Le nouvel ami de Lisa.

Un petit con arrogant et taciturne qui ne souriait jamais.

Il siégeait au Magenmagot. Comme son père avant lui. Et le père de son père. Et le père du père de son père.

La pluie mouillait les cheveux de Susan. Quelques boucles s'étaient échappées de sa coiffure.

- Susan... Où est ton écharpe ?

Susan détourna les yeux de sa meilleure-amie pour ne pas qu'elle comprenne.

Sa peine.

Son coeur brisé.

- Je ne sais pas, sanglota-t-elle.

- Susan...

Lisa la prit dans ses bras et Susan se perdit dans l'étreinte, serra son amie aussi fort qu'elle le pouvait. Elle eut la sensation que jusqu'à maintenant, ses cellules se dispersaient partout, autour d'elle et que seuls les bras de Lisa étaient capables de les rassembler, de les recoller les unes aux autres. Avec Lisa, elle se sentait entière.

Comme dans un refuge.

Lisa. Son phare en pleine tempête.

Mais Susan voulait être forte. Elle voulait être grande. Elle voulait être indépendante. Elle voulait être forte.

Elle l'était.

Putain.

Elle avait quand même combattu contre des Mangemorts.

- Susan, parle moi.

Susan se mit à pleurer de plus en plus fort dans les bras de Lisa.

Elle chercha les mots, sans les trouver. Tout tournait en rond dans sa tête sans qu'elle ne parvienne à mettre de l'ordre dans ses idées, dans ses souvenirs, alors qu'ils étaient si clairs, si colorés dans sa mémoire.

- J'ai fait quelque chose que je regrette énormément.

OOO

Il avait une petite-amie.

Elle l'avait toujours su.

Mais il y avait ce lien entre eux. Ce truc qui les liait.

Au début, elle pensait que c'était parce qu'il était le premier homme de sa vie, à la traiter ainsi. Avec tendresse et douceur.

Wayne tirait sur ses couettes lorsqu'ils étaient à Poudlard. Terry se moquait souvent d'elle. Justin ne l'avait jamais regardé que comme une amie. Jamais comme une femme. Ils étaient tous les trois ses amis.

Des amis. Rien d'autre.

Malgré cela, Susan ne pouvait pas s'éloigner de lui. Elle avait besoin de lui dans sa journée. Il était son soleil et pourtant, elle n'était pas le sien. Il en aimait une autre et lorsqu'il parlait d'elle, de sa petite-amie, Susan tombait un peu plus amoureuse de lui.
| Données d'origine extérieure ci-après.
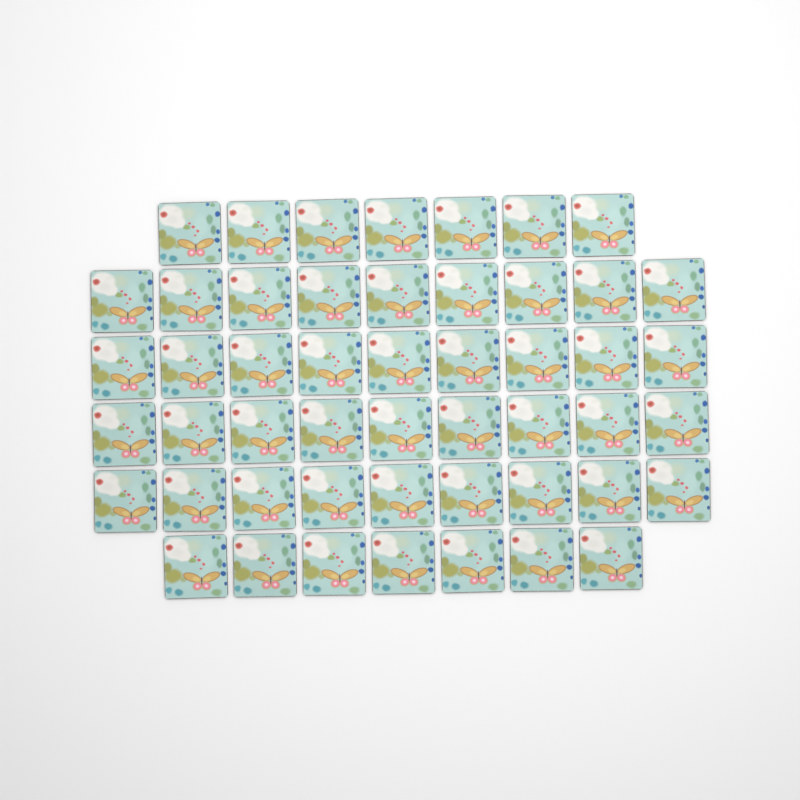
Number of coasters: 50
Ils s'étaient rencontrés à Ilvermorny. Ils étaient ensemble depuis leurs quinze ans. Il l'aimait. Quand il parlait d'elle, tout son être se transformait et Susan, dans sa tête, espérait qu'un jour, ce serait son prénom à elle, qu'il prononcerait ainsi. Elle voulait cette histoire. Elle le voulait lui. Lui, qui disait qu'il finirait ses jours avec la femme de sa vie, cette Mina.
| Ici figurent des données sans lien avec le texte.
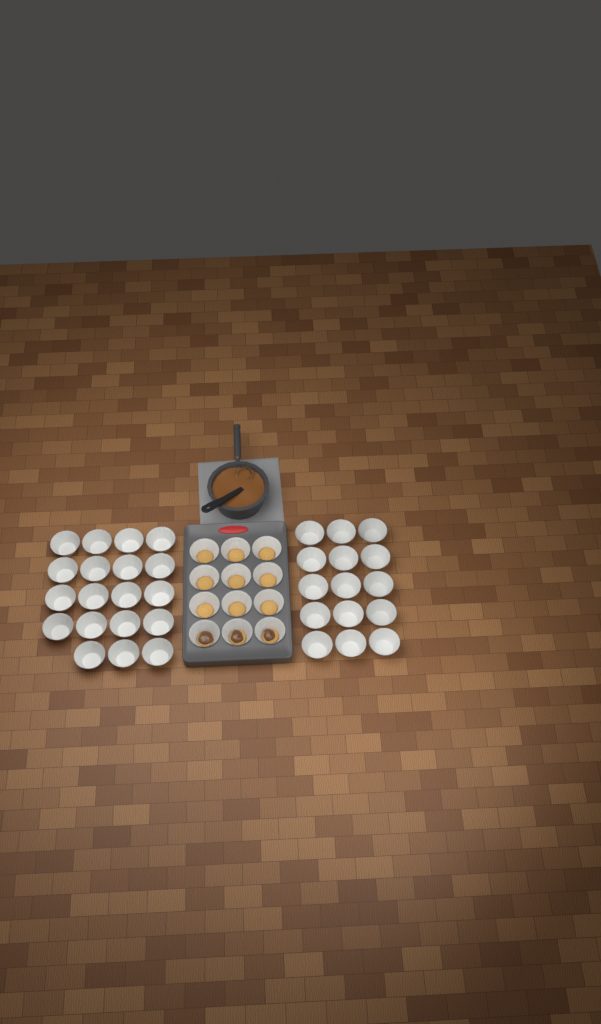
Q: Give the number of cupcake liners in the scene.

Un jour sans lui, était un mauvais jour.

Elle attendait avec impatience les cours où ils seraient ensemble parce que passer du temps avec lui, c'était... magique.
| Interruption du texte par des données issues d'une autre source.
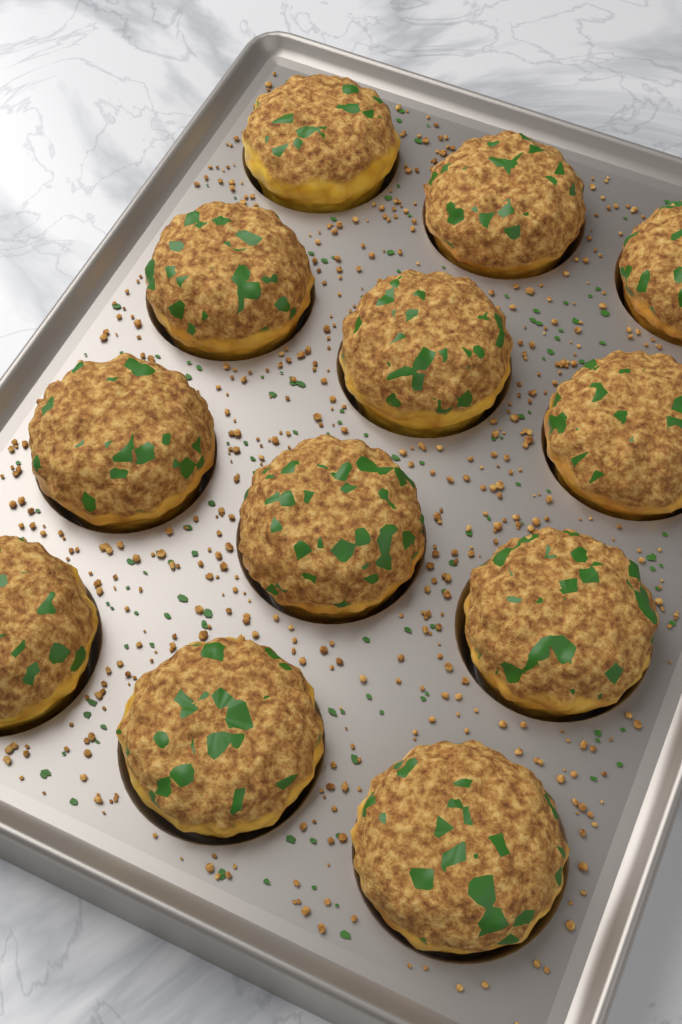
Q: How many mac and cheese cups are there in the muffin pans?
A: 12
Puis l'année dernière, l'impossible s'était réalisé.

Ils avaient rompu.

Susan avait été là pour lui.

Puis, il en avait rencontré une autre et ils avaient obtenu leur diplôme et avaient fait leur vie chacun de leur côté. Il était retourné aux États-Unis et elle, était restée à Londres.

Susan déchira toutes les photos qu'elle avait de lui ce soir-là. Ses petits mots qu'ils s'échangeaient en cours. Elle déchira sa vie en deux, entre lui et elle.

La pluie tombait toujours.

Ses os étaient glacés. Les jours rallongeaient.

Et elle n'avait pas retrouvé son écharpe.